◆ What is required ◆
Please give the records below again in full, exactly, with the images left out.

◆ Source information ◆
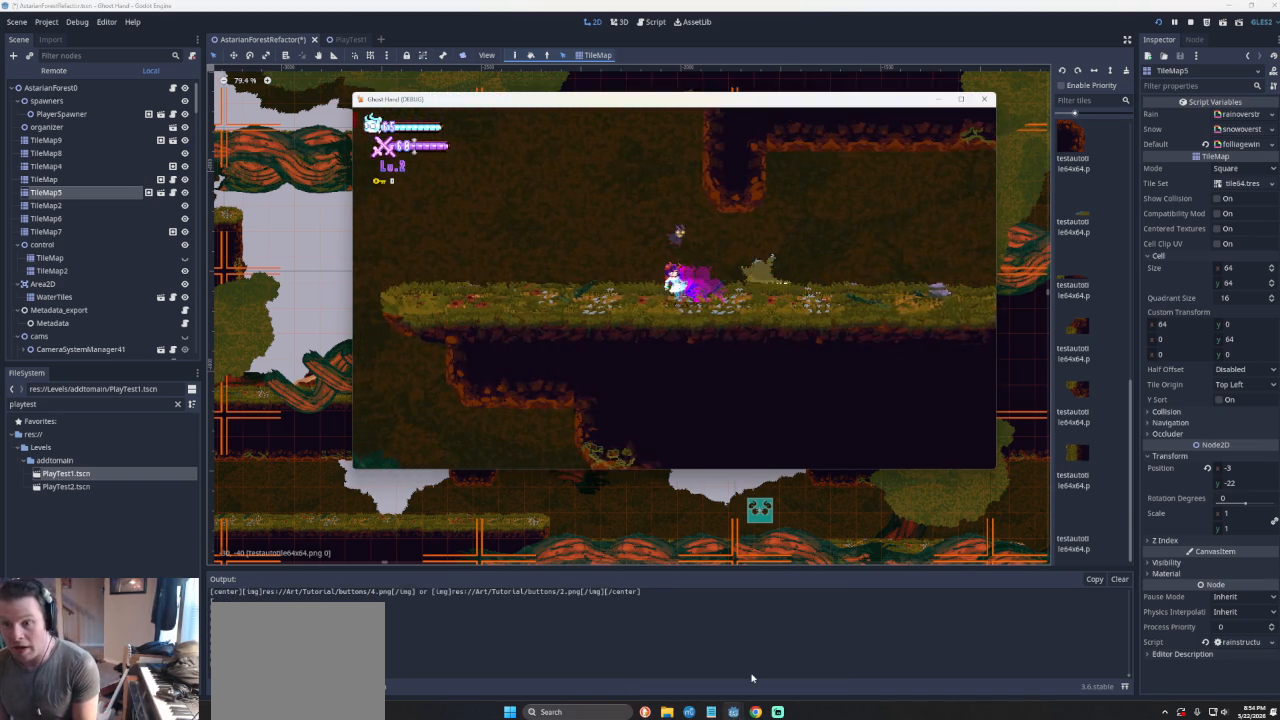
{"buttons": ["L1"], "left_stick": "center", "events": [[233, "L1", "up"], [300, "L1", "down"]]}
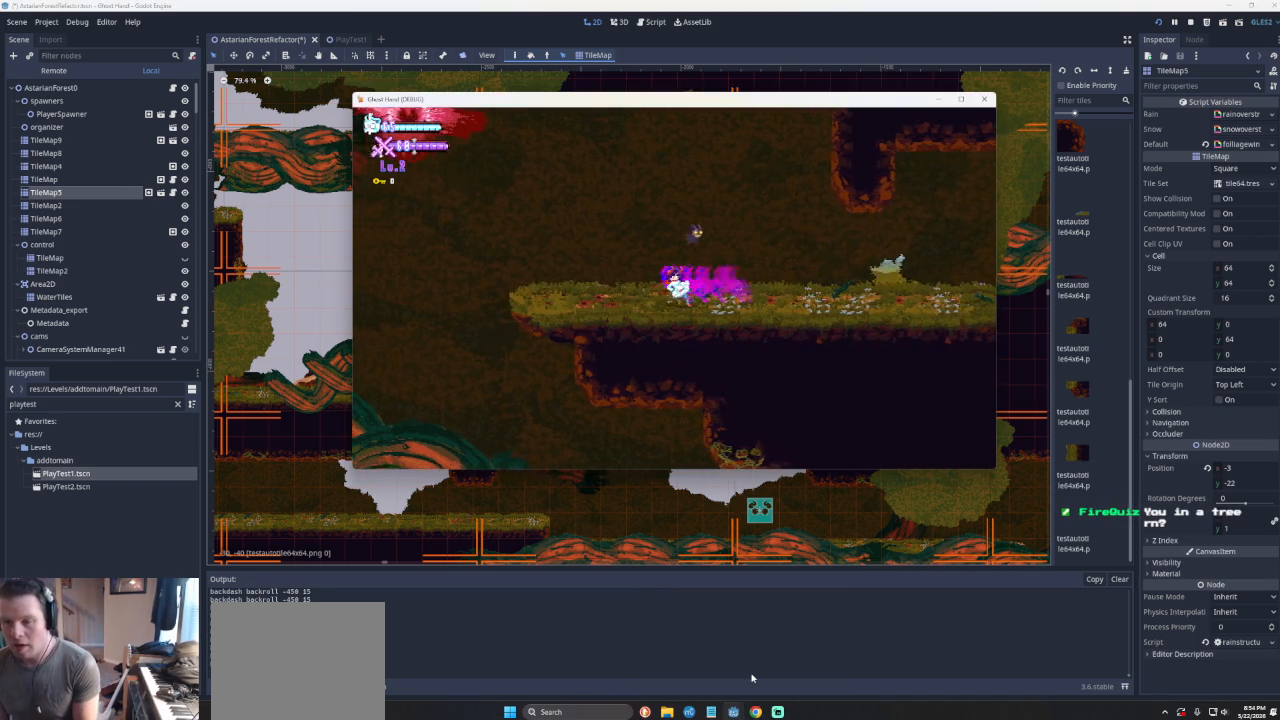
{"buttons": ["L1"], "left_stick": "center", "events": [[33, "L1", "up"], [133, "L1", "down"], [333, "L1", "up"], [400, "L1", "down"]]}
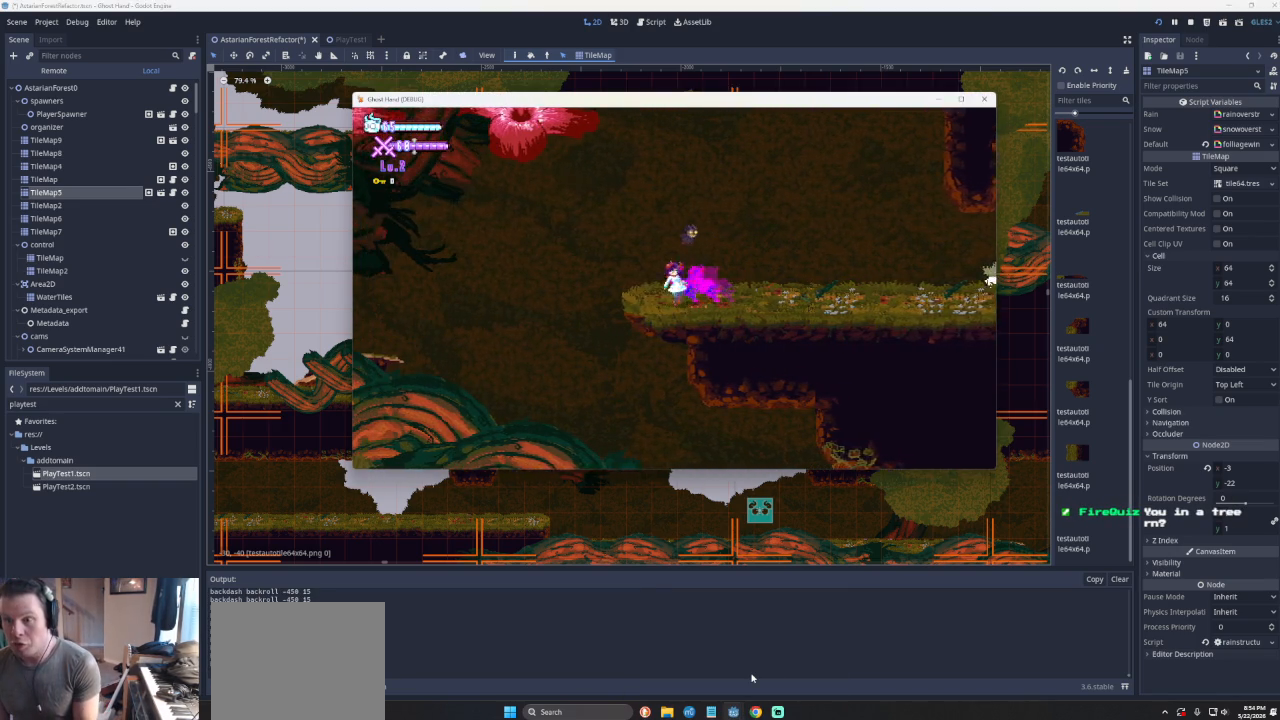
{"buttons": ["CROSS"], "left_stick": "left", "events": [[100, "L1", "up"], [200, "CROSS", "down"], [200, "left_stick", "left"]]}
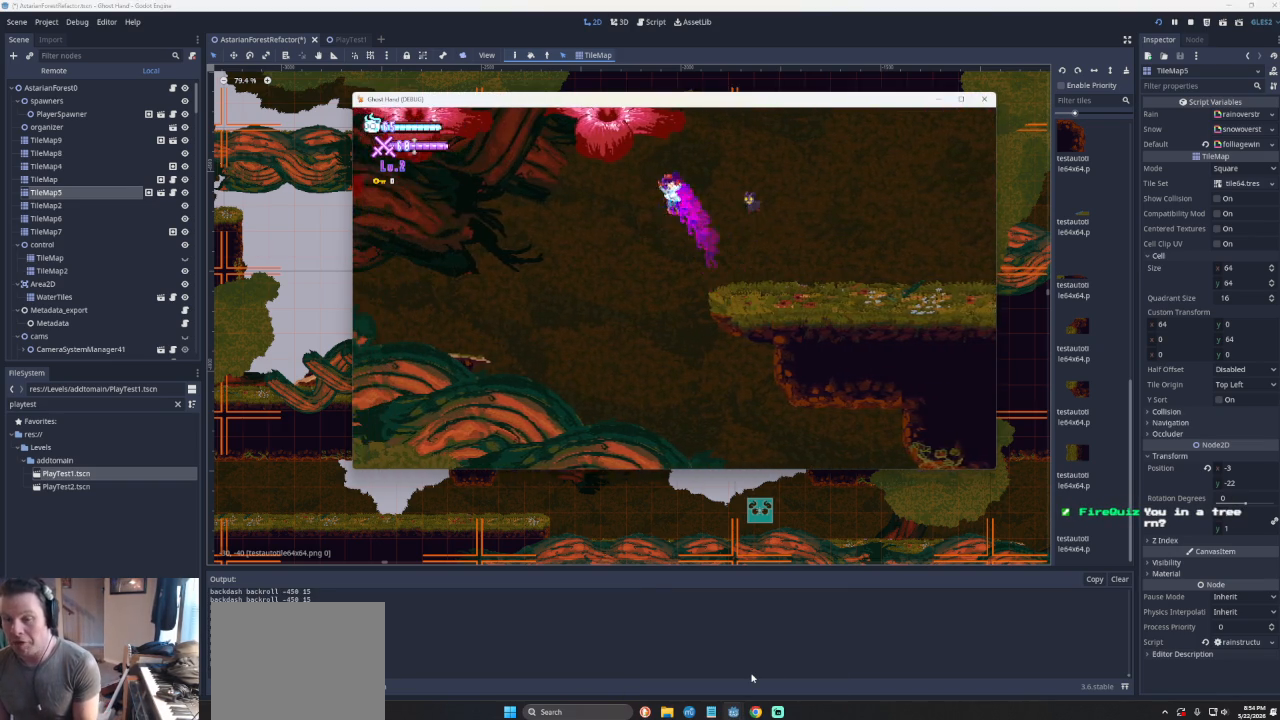
{"buttons": ["CROSS"], "left_stick": "left", "events": [[67, "CROSS", "up"], [467, "CROSS", "down"]]}
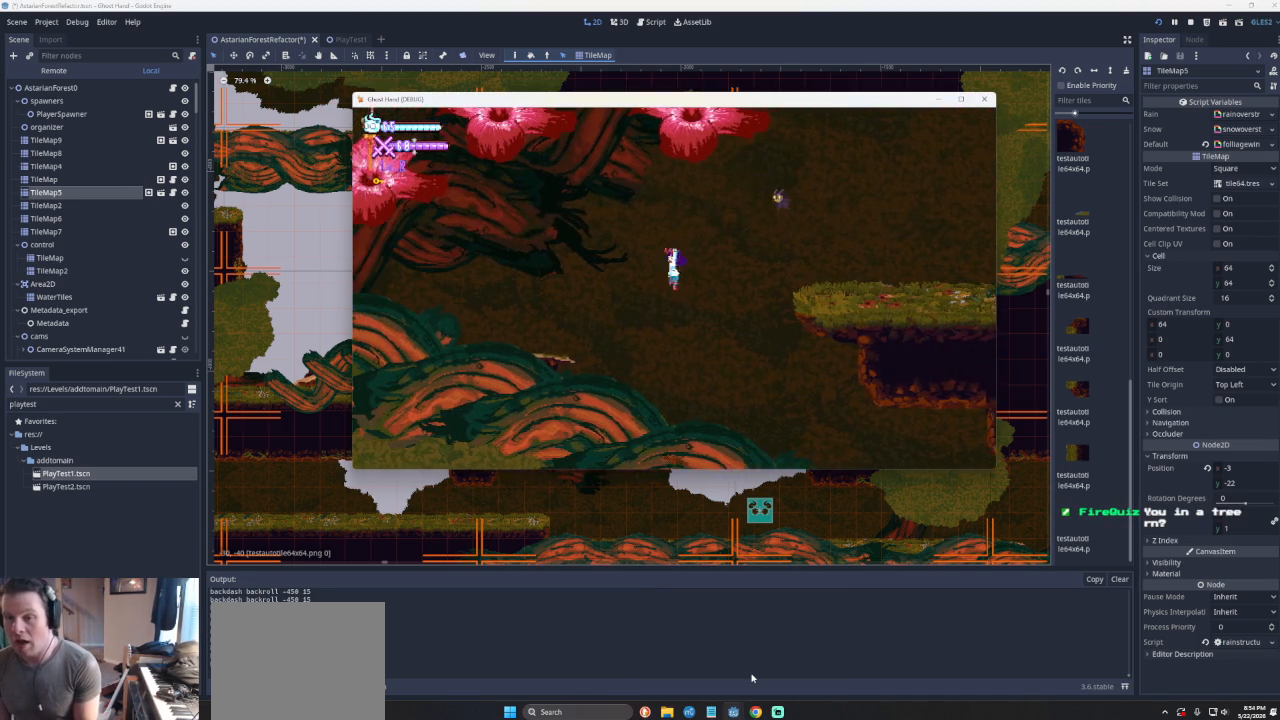
{"buttons": [], "left_stick": "left", "events": [[300, "CROSS", "up"]]}
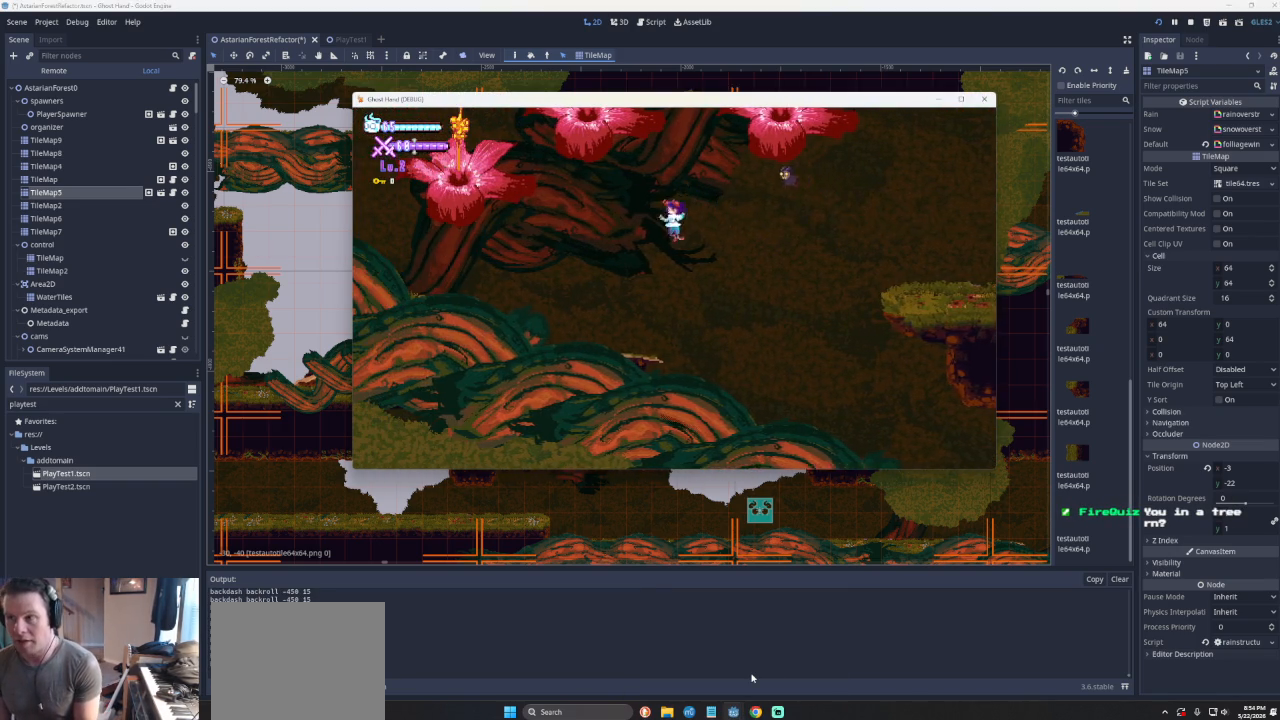
{"buttons": ["CROSS"], "left_stick": "left", "events": [[433, "CROSS", "down"]]}
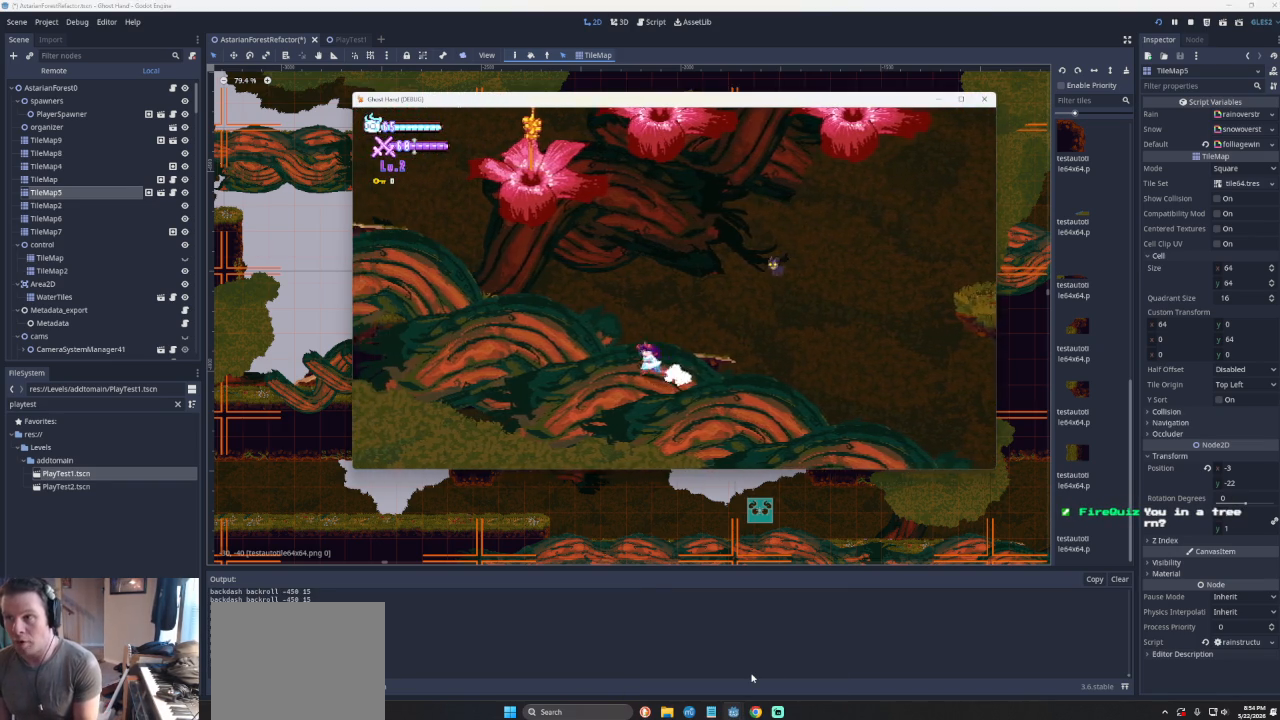
{"buttons": ["CROSS"], "left_stick": "left", "events": [[200, "CROSS", "up"], [333, "CROSS", "down"]]}
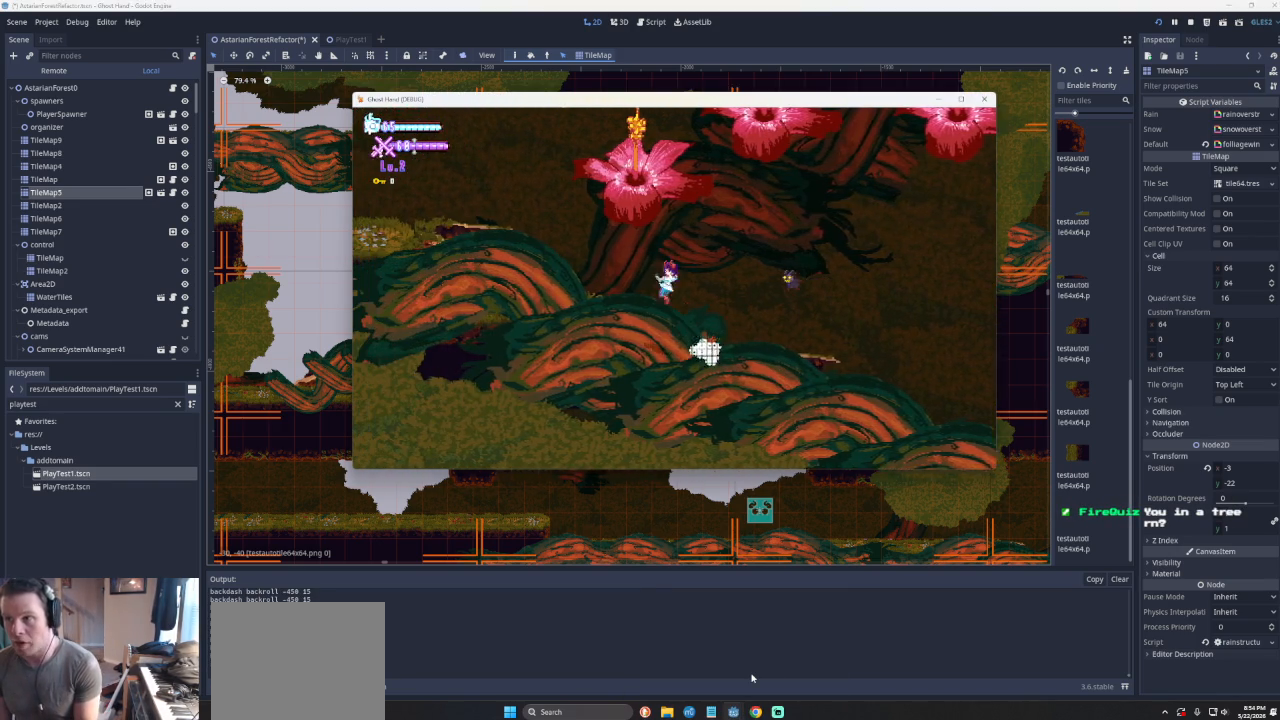
{"buttons": [], "left_stick": "left", "events": [[167, "CROSS", "up"]]}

◆ Expected answer ◆
{"buttons": ["L1"], "left_stick": "center", "events": [[233, "L1", "up"], [300, "L1", "down"]]}
{"buttons": ["L1"], "left_stick": "center", "events": [[33, "L1", "up"], [133, "L1", "down"], [333, "L1", "up"], [400, "L1", "down"]]}
{"buttons": ["CROSS"], "left_stick": "left", "events": [[100, "L1", "up"], [200, "CROSS", "down"], [200, "left_stick", "left"]]}
{"buttons": ["CROSS"], "left_stick": "left", "events": [[67, "CROSS", "up"], [467, "CROSS", "down"]]}
{"buttons": [], "left_stick": "left", "events": [[300, "CROSS", "up"]]}
{"buttons": ["CROSS"], "left_stick": "left", "events": [[433, "CROSS", "down"]]}
{"buttons": ["CROSS"], "left_stick": "left", "events": [[200, "CROSS", "up"], [333, "CROSS", "down"]]}
{"buttons": [], "left_stick": "left", "events": [[167, "CROSS", "up"]]}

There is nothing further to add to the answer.